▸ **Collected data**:
--------------------
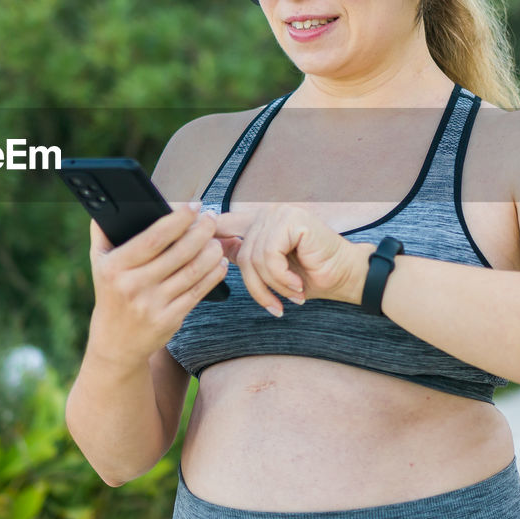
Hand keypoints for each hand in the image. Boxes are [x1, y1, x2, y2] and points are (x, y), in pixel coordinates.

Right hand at [85, 203, 230, 365]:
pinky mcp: (170, 320)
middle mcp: (133, 286)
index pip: (153, 238)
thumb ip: (102, 233)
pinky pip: (197, 292)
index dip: (177, 220)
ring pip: (192, 272)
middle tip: (212, 217)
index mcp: (116, 267)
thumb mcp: (99, 264)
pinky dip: (213, 275)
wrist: (116, 343)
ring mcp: (153, 305)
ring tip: (218, 239)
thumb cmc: (110, 293)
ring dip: (211, 252)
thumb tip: (108, 203)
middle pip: (178, 253)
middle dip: (201, 231)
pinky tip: (219, 263)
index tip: (193, 206)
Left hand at [213, 202, 371, 315]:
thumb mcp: (270, 270)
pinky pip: (270, 256)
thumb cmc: (311, 276)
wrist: (347, 277)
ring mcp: (279, 214)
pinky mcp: (291, 220)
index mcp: (258, 222)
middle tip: (276, 305)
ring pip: (255, 258)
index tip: (172, 220)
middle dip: (257, 287)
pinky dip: (282, 278)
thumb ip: (246, 258)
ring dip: (274, 286)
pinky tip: (298, 285)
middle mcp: (266, 214)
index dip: (198, 226)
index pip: (221, 222)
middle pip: (241, 254)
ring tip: (292, 295)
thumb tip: (211, 253)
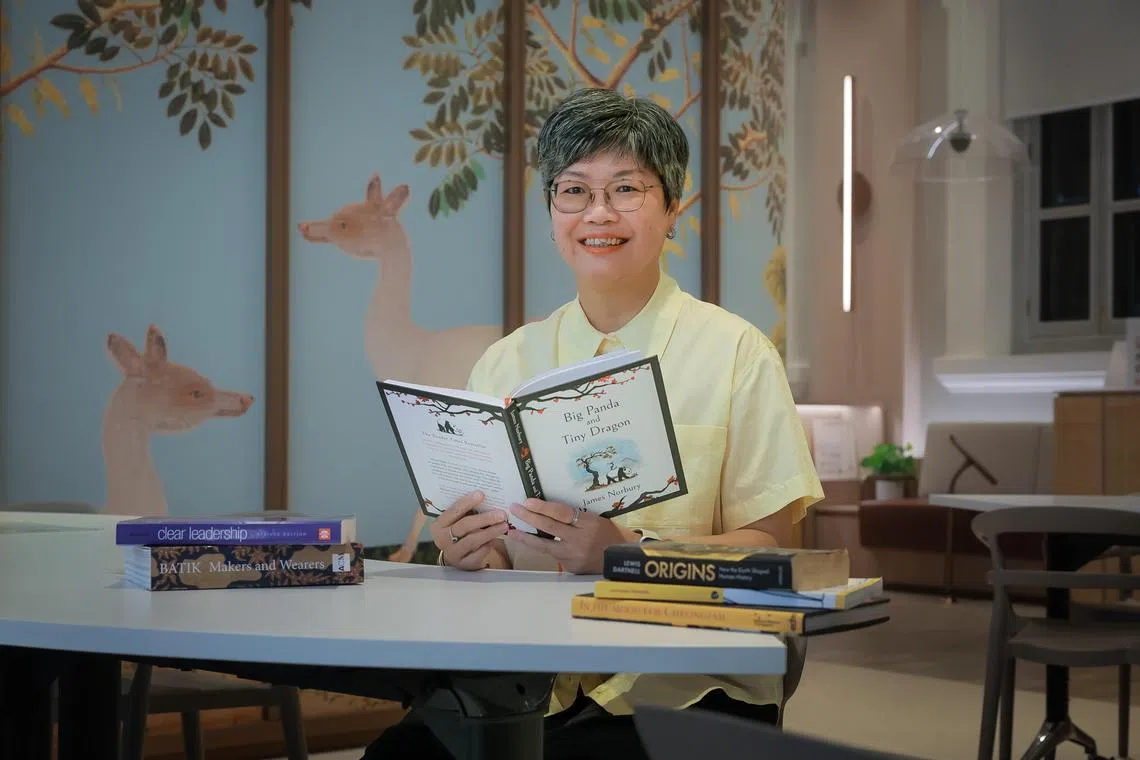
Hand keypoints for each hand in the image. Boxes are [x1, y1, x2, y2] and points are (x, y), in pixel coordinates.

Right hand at [430, 491, 508, 570]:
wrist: (456, 554)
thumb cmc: (458, 532)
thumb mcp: (456, 521)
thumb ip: (466, 511)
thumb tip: (484, 497)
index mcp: (438, 525)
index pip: (453, 511)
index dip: (467, 502)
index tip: (481, 494)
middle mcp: (442, 540)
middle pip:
--------------------
Repeat each record exactly, with the pictures left out.

Hand keypoints for each hand in the image. Boxes are [x1, y1, x2, y2] and points are (x, y), in pixel coordinates.

Right hand at [85, 203, 230, 365]:
pinky mcp: (170, 320)
middle mcp: (133, 286)
index pip: (153, 238)
thumb ip: (102, 233)
pinky pip: (197, 292)
index dip: (177, 220)
ring pip: (192, 272)
middle tip: (212, 217)
index mcp: (116, 267)
thumb mcp: (99, 264)
pinky dip: (213, 275)
wrist: (116, 343)
ring mcp: (153, 305)
ring tip: (218, 239)
thumb cmc: (110, 293)
ring dip: (211, 252)
thumb tip: (108, 203)
middle pip: (178, 253)
middle dip: (201, 231)
pinky tip: (219, 263)
index tip: (193, 206)
Left hand at [213, 202, 371, 315]:
thumb mcp: (270, 270)
pinky pip: (270, 256)
thumb cmc: (311, 276)
wrist: (347, 277)
ring mcp: (279, 214)
pinky mcp: (291, 220)
index mcp: (258, 222)
middle tip: (276, 305)
ring pip: (255, 258)
index tip: (172, 220)
middle dip: (257, 287)
pinky dip: (282, 278)
thumb ip: (246, 258)
ring dip: (274, 286)
pinky tip: (298, 285)
middle mcp: (266, 214)
index dip: (198, 226)
index pip: (221, 222)
middle pip: (241, 254)
ring tip: (292, 295)
thumb tip: (211, 253)
Hand keypoints for each hand in the image. Boxes are [x1, y1, x2, y2] and points are (x, y), in pixel coordinates.

Right hand at [430, 491, 508, 570]:
wrist: (456, 554)
thumb cmc: (458, 532)
thumb mcp: (456, 521)
thumb ip: (466, 511)
thumb tip: (484, 497)
index mcp: (438, 525)
index pip: (453, 511)
index dip: (467, 502)
index tip: (481, 494)
middle mcp: (442, 540)
middle pip:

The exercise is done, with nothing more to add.